With just one week to go until the General Election, new research from global law firm Clyde & Co has revealed that the UK Government is missing out on £40m of funds by not recovering debts owed from individuals and businesses who have failed to comply with their pensions obligations.
Enforcement actions by the UK Pensions Regulator (TPR) increased by over a quarter in the last year but the recovery rate against recoverable debt remains low at 30%, according to the research.
Data obtained directly from TPR reveals that there were 128,807 enforcement actions taken in the year to 31 March 2019, up 26% from 102,497 in the previous year. Whistleblowing reports received by the regulator saw a 74% increase in the same period, rising from 4,857 to 8,445.
The total value of enforcement actions more than doubled from the previous year, reaching £124.6 million. Yet crucially only £18.4 million of the £62.1 million that is recoverable debt has been recovered.
Terry Saeedi, Head of Pensions at Clyde & Co, comments: "Enforcement activity has increased rapidly in recent years and employers should take note of this activity. With all political parties pledging funding boosts on the campaign trail, it is clear that better recovery could enable them to keep some of their promises.
"Whatever the colour of the new government, it is likely to grant strengthened powers to the regulator to take action against irresponsible employers. As the value of fines continues to increase, we can expect the regulator to look at ways to improve the collection of outstanding debts if the recovery rate does not improve."
Clyde & Co explains that under the pensions obligations, which came into force between 2012 and 2018, all businesses must enrol all eligible employees into a pension scheme or face enforcement action from the regulator. Failure to comply with the auto-enrolment obligations can lead to fines of up to £10,000 per day, depending on the size of the business.
Saeedi continues: "Seven years after the introduction of auto-enrolment, employees are becoming increasingly aware of their rights. The sharp rise in the number of whistleblowing reports received by the regulator shows that these, too, put pressure on employers to comply with their obligations."
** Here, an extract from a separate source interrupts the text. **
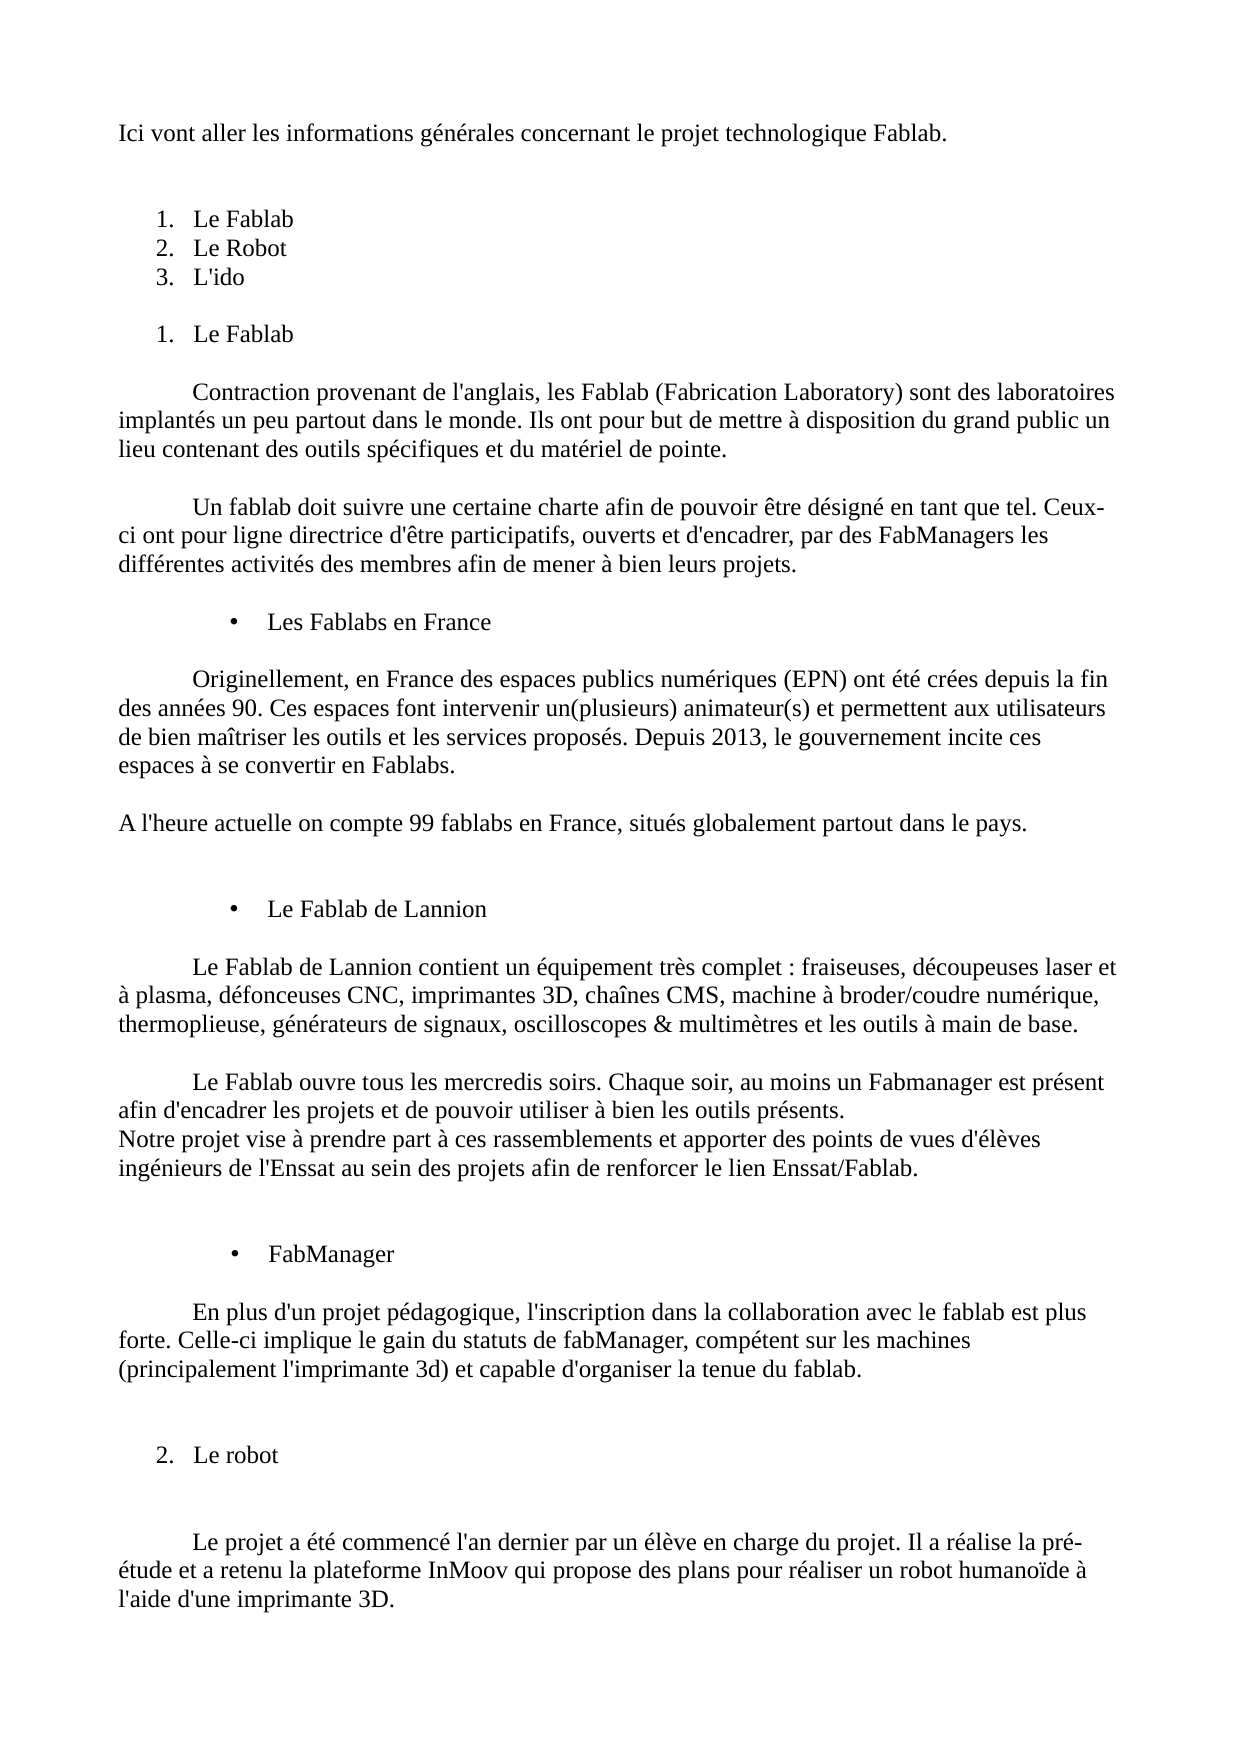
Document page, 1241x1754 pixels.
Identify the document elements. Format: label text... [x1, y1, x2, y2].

Clyde & Co explains that there are four key enforcement actions available to TPR: compliance notices, unpaid contribution notices, fixed penalty notices and escalating penalty notices.
Despite a 4% decrease in the number of compliance notices issued in 2018/19 compared to the previous year, this remains the most commonly used enforcement action, with 58,285 handed out in total. A compliance notice is an order to take steps to comply with the legislation – failure to do so can result in a daily fine.
Saeedi says: "Failure to comply with the obligations after having received a compliance notice can result in a hefty daily fine, which can have significant consequences for smaller companies, who often struggle to implement the necessary changes as many do not have HR departments."
The biggest increase was among unpaid contribution notices, which increased fourfold last year compared to 2017/18. These are issued when an employer has not paid its contributions into a pension scheme by the required date. If contributions are unpaid for too long, the employer becomes liable to pay the employees' contributions as well as their own.